In California, children have personal rights all their own when they are in licensed childcare. [Onscreen, series host.] Childcare providers must know, understand, and protect these personal rights.
[Two licensing representatives speak.]
Community Care Licensing Representative 1:
Your commitment to children’s personal rights is an important part of promoting the emotional and physical well-being of the children in your care.
Community Care Licensing Representative 2:
All adults working in childcare, whether staff members or volunteers, must protect these rights according to state laws and regulations.
CCL Rep 1:
Violating children’s personal rights in any way is an immediate health and safety risk, and requires immediate corrective action. In addition, a civil penalty may be assessed.
[The host speaks, and the questions she asks are displayed on a white board.]
What are children’s personal rights in childcare? Please be sure to review the full list of personal rights on the Community Care Licensing website.
[The host speaks as the corresponding content is displayed onscreen.]
- Children have the right not to be spanked, slapped, or physically hurt for any reason whatsoever.
- Children’s sleep should not be interrupted, and they should not be kept from the use of the bathroom.
- Food cannot be withheld from children in order to discipline them.
- Children have the right to be free of mental abuse, such as coercion, intimidation, humiliation, ridicule, or threats. These are not allowed.
- Children can’t be locked in a room or building.
However, facilities may keep exterior doors and windows locked as long as they remain in compliance with local fire codes for a large family home or center.
- Children cannot be placed or restrained in any device if it’s not being used for its original purpose. For example, high chairs are for use only during meal time. Car seats are used only for transportation.
- Children can never be left alone in a car, including when they’ve fallen asleep in the vehicle.
- And you can never deny children prescribed medication or, if the situation arises, first aid or medical care.
These personal rights must be upheld by everyone working, volunteering, or having any contact with the children in a licensed childcare facility. As the licensee, you are responsible for ensuring that all adults understand and protect these personal rights.
What if a parent or family member requests actions that conflict with children’s rights?

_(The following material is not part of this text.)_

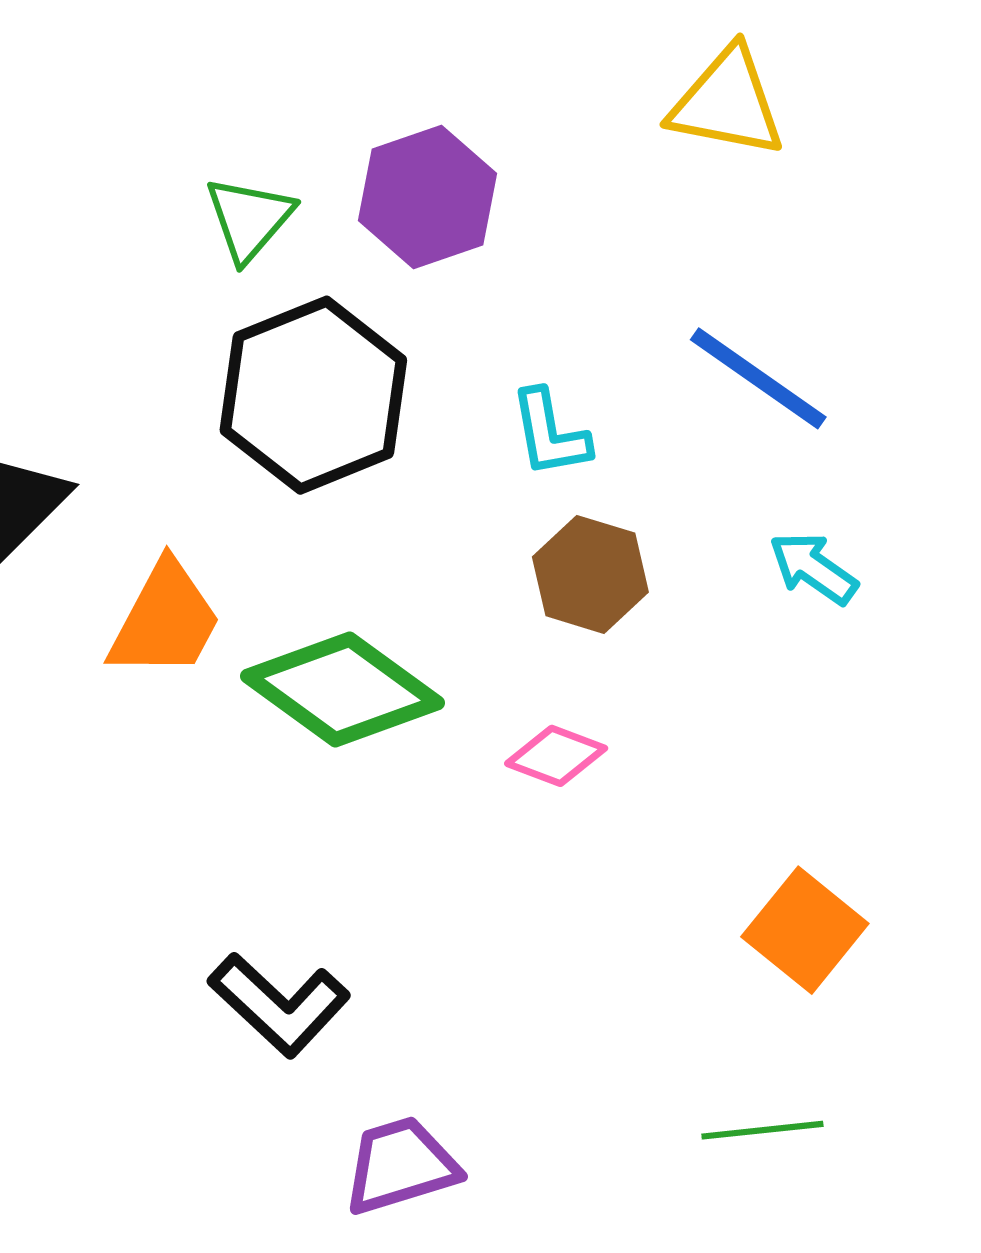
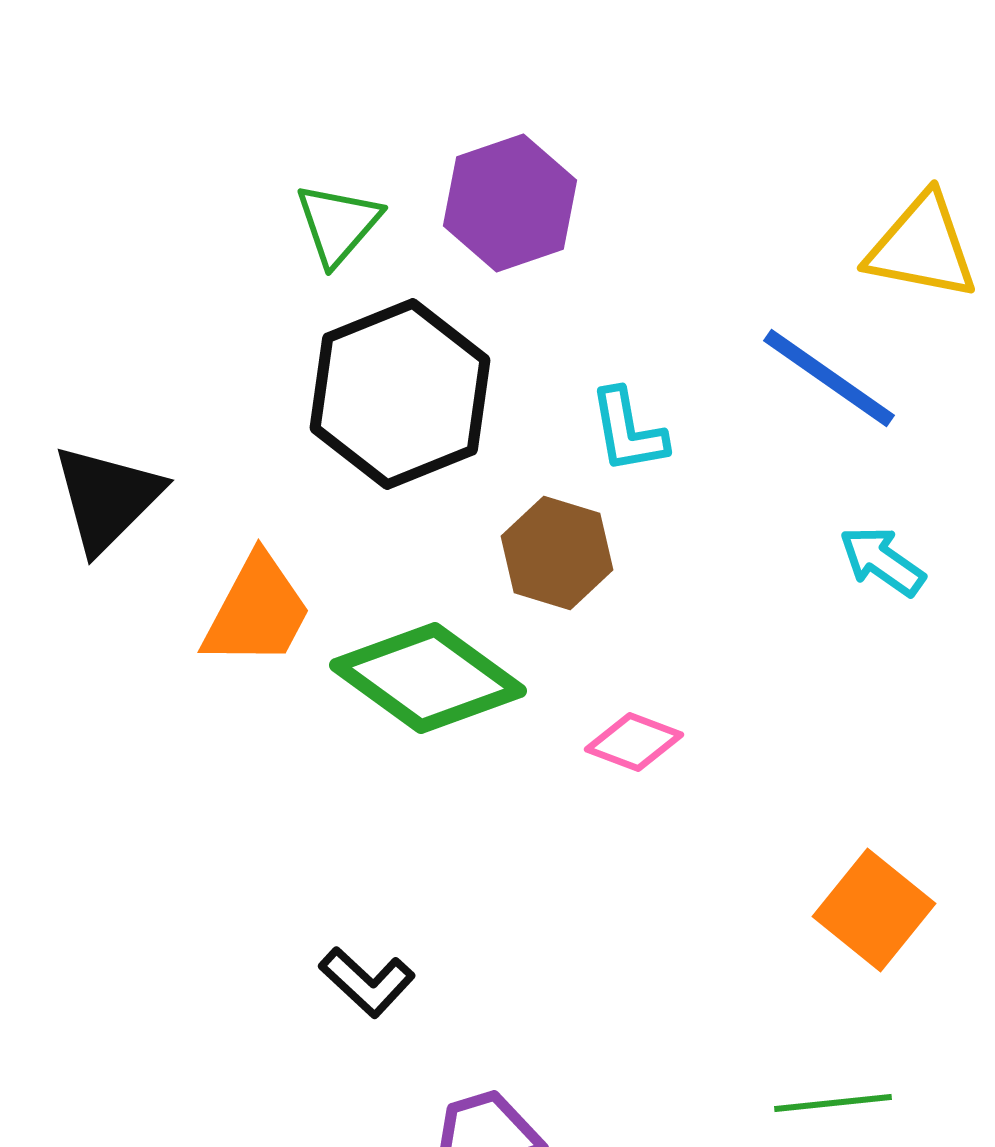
yellow triangle: (727, 103) -> (922, 247), moved
brown hexagon: (590, 574) -> (557, 553), moved
black L-shape: (279, 1005) -> (367, 982), size x0.7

Parents or family members may request that you treat their children in a way that is inconsistent with personal rights guaranteed to children in childcare. Perhaps a parent wants you to wash their child’s mouth out with soap, or withhold food if the child uses inappropriate language. You need to remind parents of the personal rights form they received when they enrolled their child in care.
[The corresponding form briefly appears.]
If needed, you can also review your facility’s discipline and guidance policy. Most importantly, work with families to address their concerns, while upholding each child’s personal rights.
How can I learn more about protecting children’s rights in childcare?
The licensing program analyst assigned to your facility can address questions you have about protecting children’s rights. In addition, the childcare resource and referral agency in your community may offer training on personal rights. This training can be made available to all adults working or volunteering in your facility.
Here are key points about children’s personal rights to keep in mind. As a childcare provider, you’re responsible for the emotional and physical well-being of the children in your care. Any violation of a child’s personal rights is considered an immediate health and safety risk, and can lead to further corrective action. In carrying out this responsibility, you need to ensure that all adults in your facility, including family members and volunteers, understand and protect the personal rights of children.